Alexandre Goncalves, Lisbon, Portugal
Living in Lisbon, I haven't been directly affected by the fires but you don't have to drive far to see scenes of complete devastation. Even though there have been no major fires in the immediate vicinity, the moon has been tinted orange the last two nights running as a result of smoke haze from fires.
Rather than begging Canadairs from our neighbours each year we should have our own. It's the same story every year yet the government doesn't appear willing to spend a relatively small amount to buy a squadron of Canadair water bombers which would drastically improve firefighting capabilities, preferring instead to buy military submarines and F-16 fighters of no use to anyone.
Michael Brown, Lisbon, Portugal
These fires affect Portugal every year and unfortunately are not wild but manmade. My family has several forest lands in the Portuguese Douro valley that are burned every year because land value is increasing each year.
Forests are cleaned every year just before fire season and replanted every year just after it. Just after the fire season, we receive lots of proposals to sell the land and/or the burned wood. We always send the list of the interested buyers to police.
Miguel, London, UK
Every year, there is a lot of political wrangling here about fire fighting but not enough is done in terms of prevention. Understanding the causes of forest fires and acting upon them is imperative to halt this national tragedy.

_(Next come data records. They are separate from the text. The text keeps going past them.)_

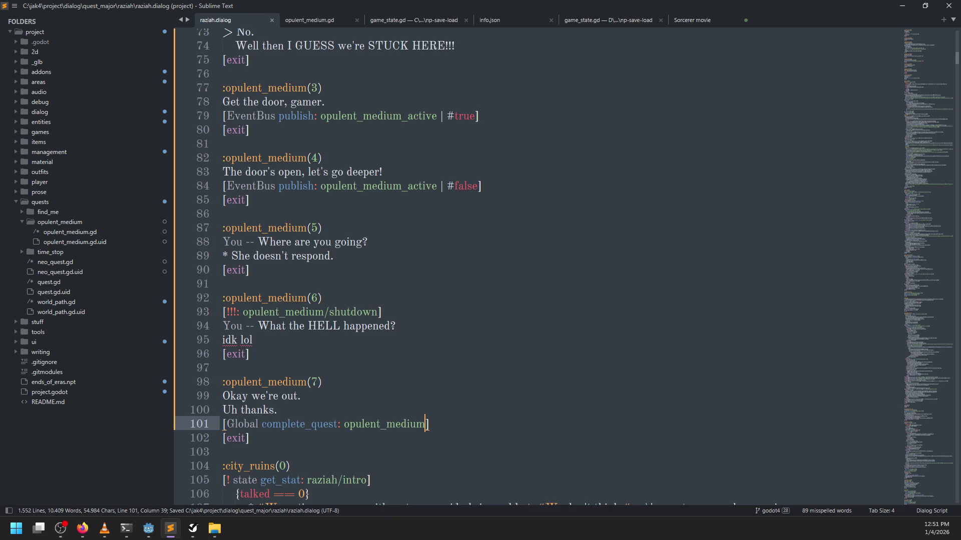
# Add an :opulent_medium(completed) section with 'Gaming.' and [exit], then save.
pyautogui.press('Down')
pyautogui.press('Return')
pyautogui.press('Return')
pyautogui.write(':opulent_medium(completed)')
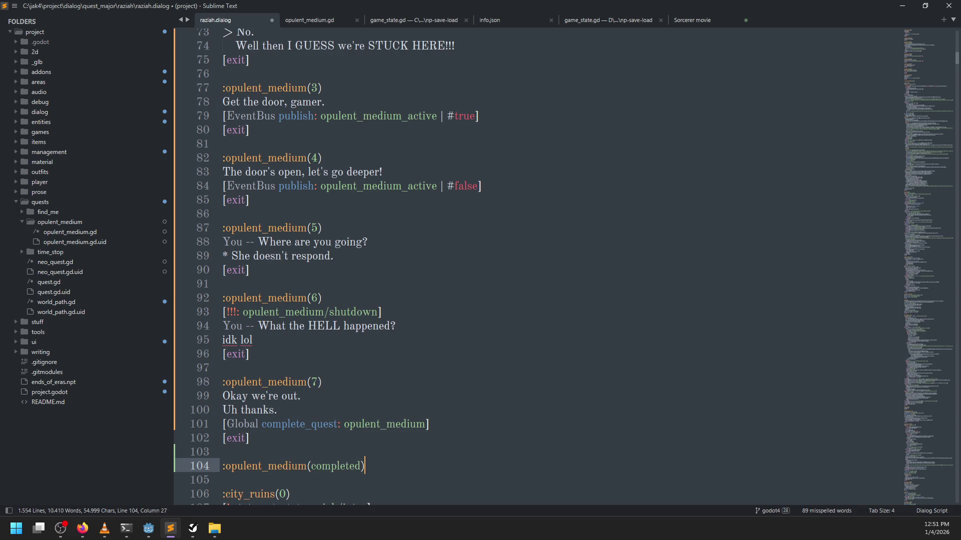
pyautogui.press('Down')
pyautogui.write('Gaming.')
pyautogui.press('Return')
pyautogui.write('[exit][')
pyautogui.press('BackSpace')
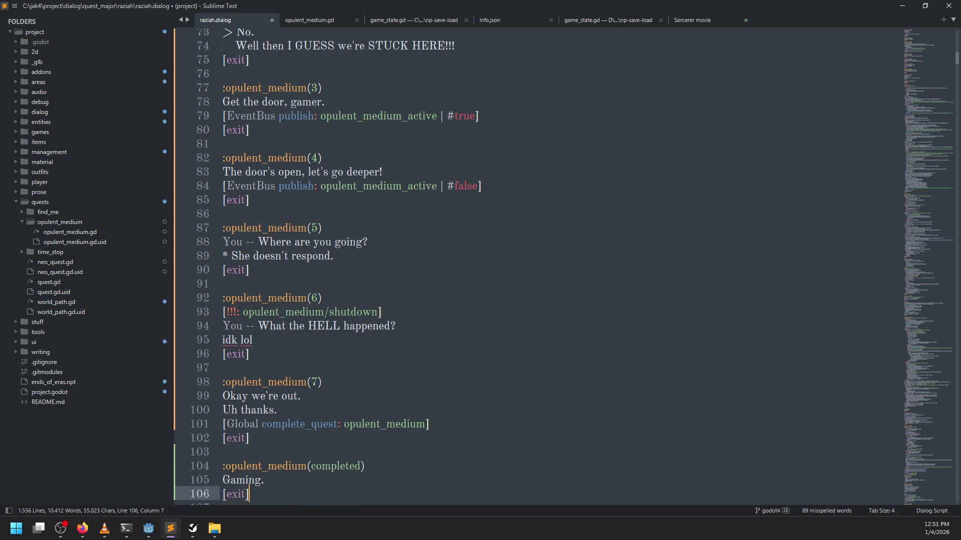
pyautogui.press('ctrl+s')
# Search global.gd in Godot for its quest functions.
pyautogui.scroll(-3, 282, 358)
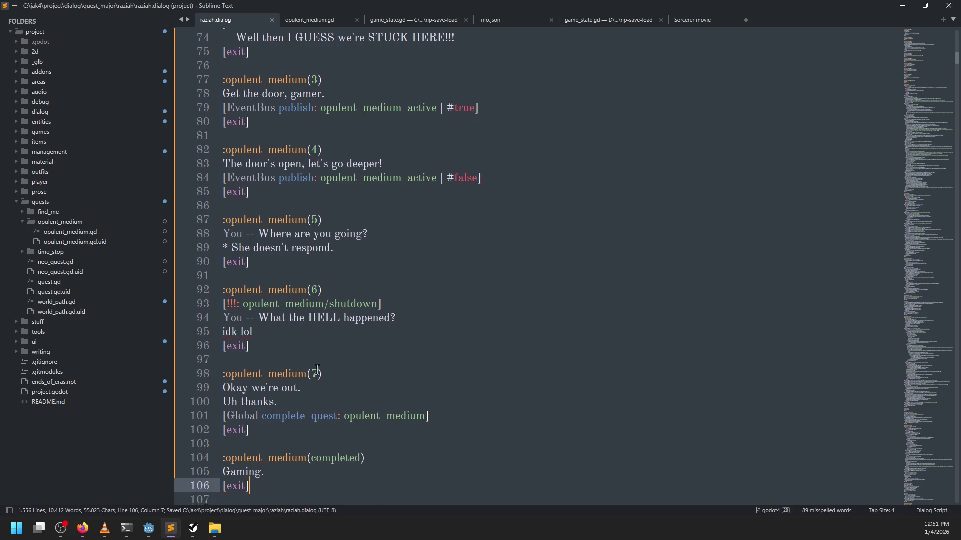
pyautogui.click(293, 309)
pyautogui.press('alt+Tab')
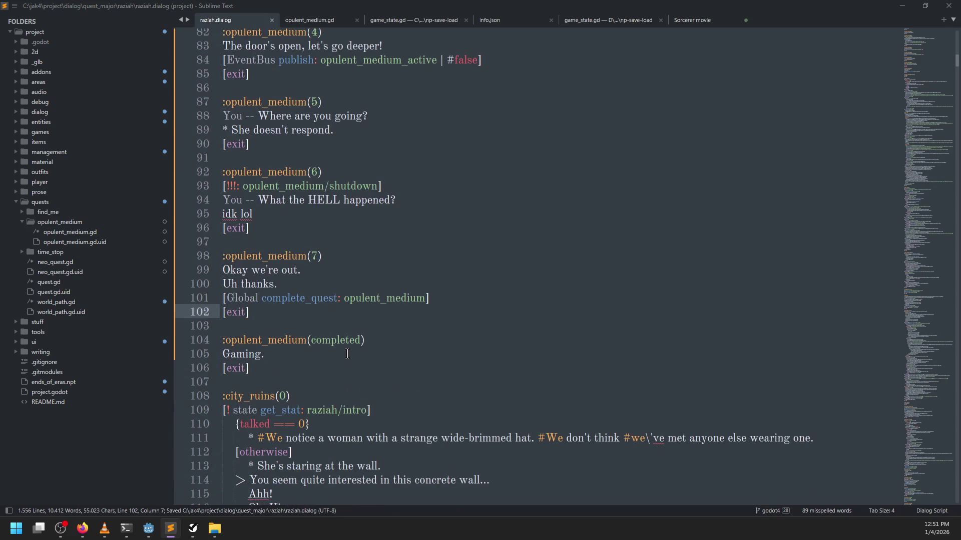
pyautogui.scroll(5, 232, 187)
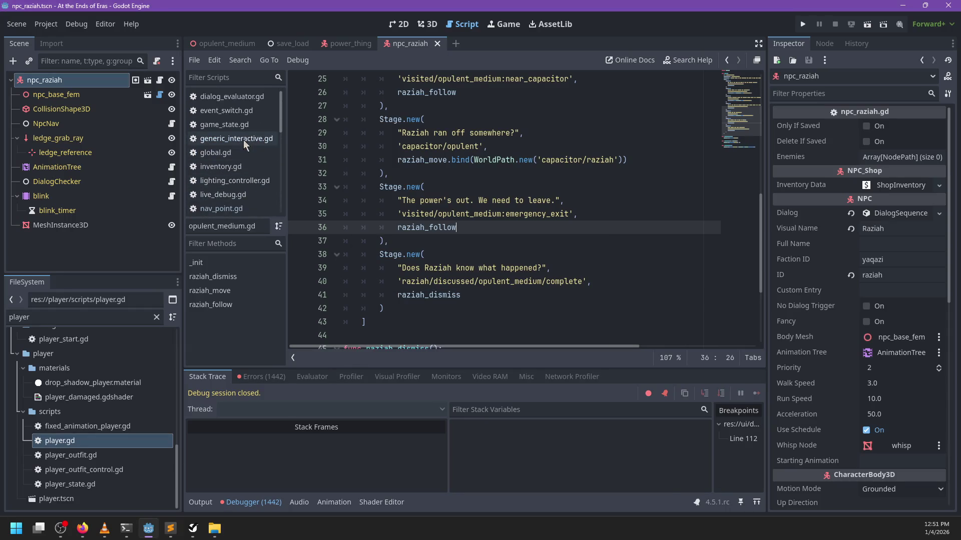
pyautogui.click(215, 152)
pyautogui.click(531, 203)
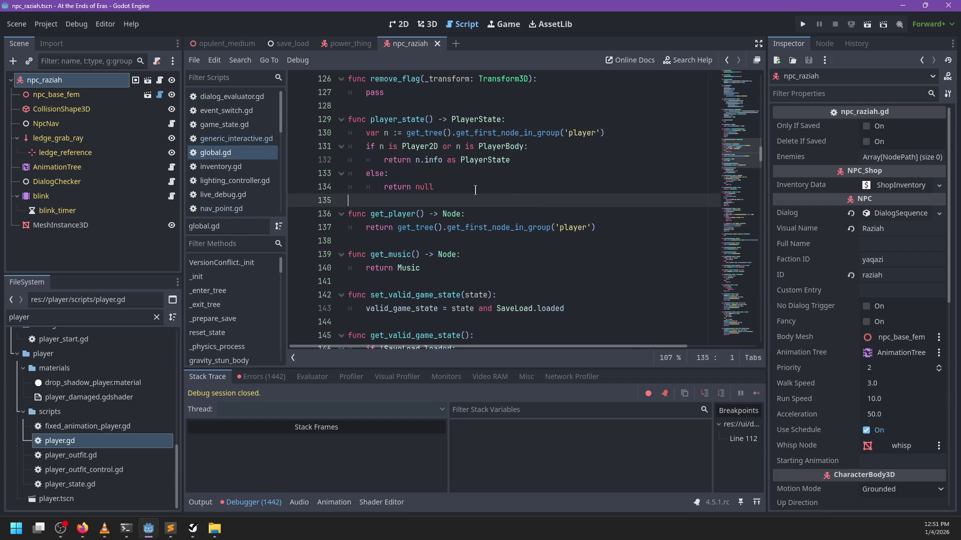
pyautogui.press('ctrl+f')
pyautogui.write('que')
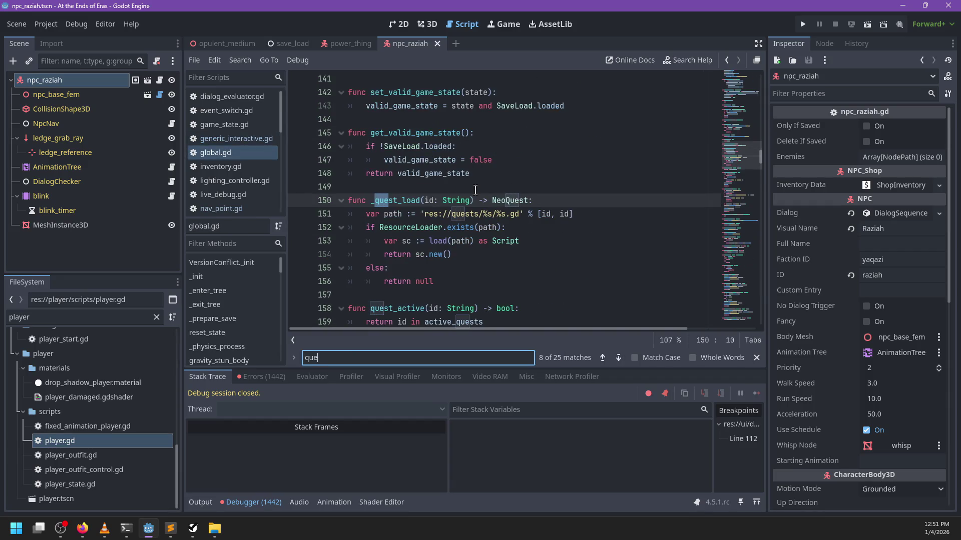
pyautogui.scroll(-4, 475, 190)
# Rename the dialog command to quest_complete and save raziah.dialog.
pyautogui.press('alt+Tab')
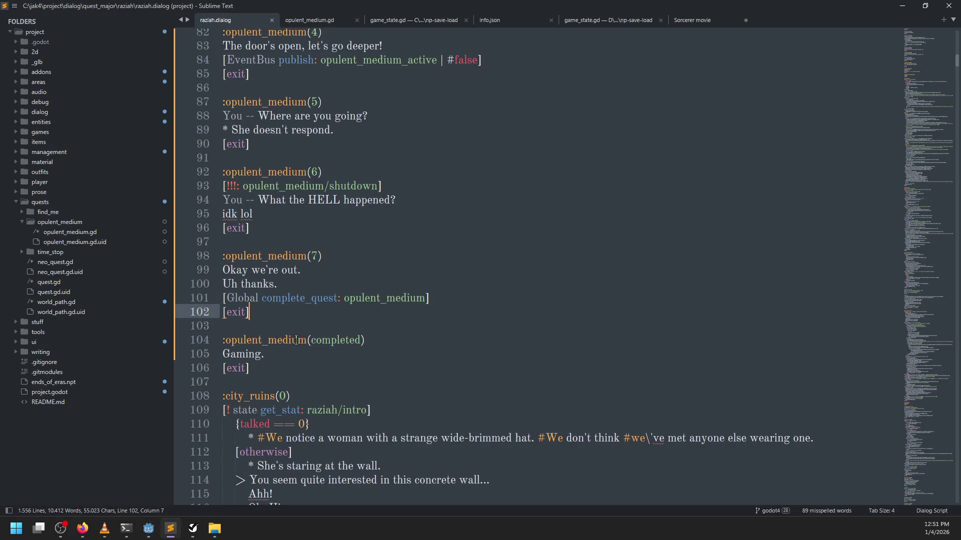
pyautogui.doubleClick(295, 340)
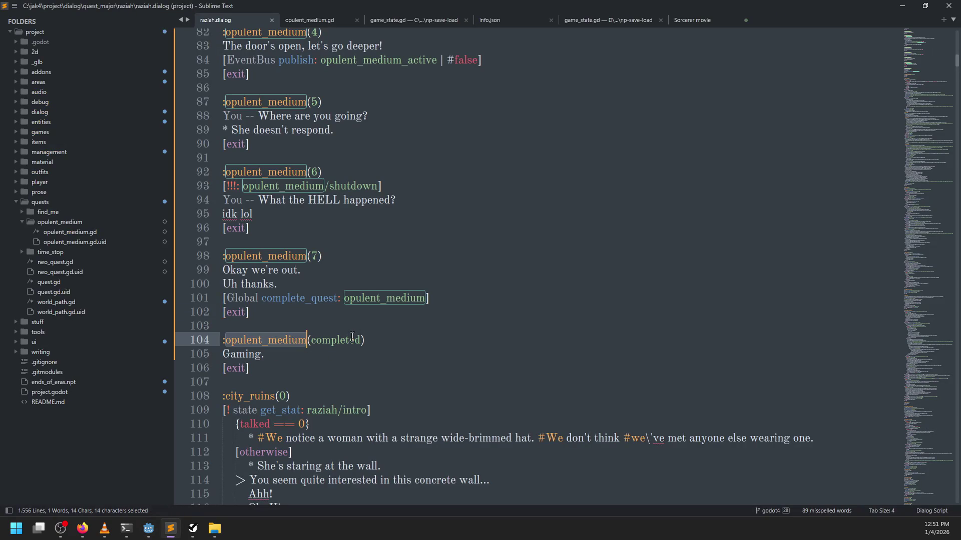
pyautogui.press('Up')
pyautogui.press('Up')
pyautogui.press('Up')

Weather factors, like high temperatures and drought, may account for part of the explanation but there are a number of structural and circumstantial factors that need to be identified. Unfortunately, arson is a serious problem that is not effectively dealt with by either the police or the courts.
Anabela Carvalho, Braga, Portugal
My girlfriend and I were on vacation in July in Portugal when we spotted a few fires. They were around the town of Batalha and we could see a whole hill on fire about 15km from our hotel room. You could hear fire engines racing about from all directions to respond to the blazes. It's really sad to see so much land go up in flames.